Note: you don’t need the right of survivorship once you transfer your house to a Revocable Living Trust because a Revocable Living Trust avoids probate.

But what about putting property into a Revocable Living Trust?


You need to be careful when your attorney transfers your home to your Revocable Living Trust out of Joint Tenancy. A well drafted Revocable Living Trust should always preserve Separate Property as separate. Therefore, simply transferring the property into a trust does not transmute the property into Community Property. There is a good reason for this: If a piece of property is Separate Property (maybe one spouse inherited it, for example) the owner may not want to gift an interest in that property to their spouse.

So if the property is held in Joint Tenancy it will be considered two separate property interests under the tax law and, even after it is put into the Trust, there will not be a double step-up in basis. The solution, if the couple wants the double step-up and wants the property to be community property, is to first transfer the property to community property and then put it in the Revocable Living Trust. Expect to pay your attorney more to draft the additional deed, but think of the tax savings over the long term!

By the way: There are some common pitfalls to avoid in order to take advantage of the Double Step-Up



Owning your home with your children: If you intend to avoid probate and for your children to own your real property when you pass, your children should inherit your property and NOT own it in common with you while you are alive. When you give someone an interest in your property while you are alive you also give them your basis— there is no step-up.
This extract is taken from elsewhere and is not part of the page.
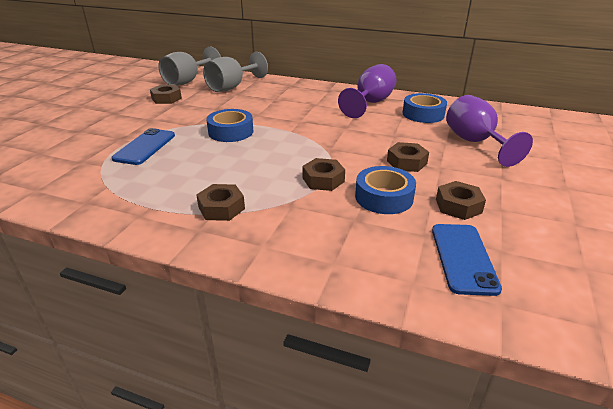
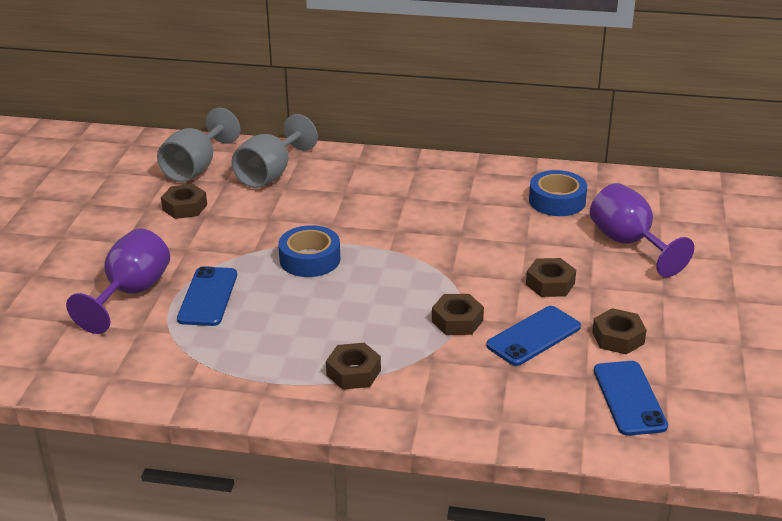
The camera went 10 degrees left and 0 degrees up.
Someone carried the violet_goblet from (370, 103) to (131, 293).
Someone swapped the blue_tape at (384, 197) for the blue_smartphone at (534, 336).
There are other important reasons not to put your children on the deed. The first thing I think is liability— what if your child ends up in a situation where he or she has an aggressive creditor and your house is used to pay the liability? Another one is also financial, what if you find yourself in a situation where you want to sell the property or do a reverse mortgage?

Step-Down: The step-up can also be a “step-down” if values have dropped at the time of death – so you need to be aware of the market values of your assets and any adjustments you plan to make to the ownership/title of those assets.



As always, I must finish by saying that this is complicated stuff and you must have competent legal and tax advisors. Don’t try this at home by yourself! But, hopefully, this article has given you the language and the background to ask the right question of those competent advisors.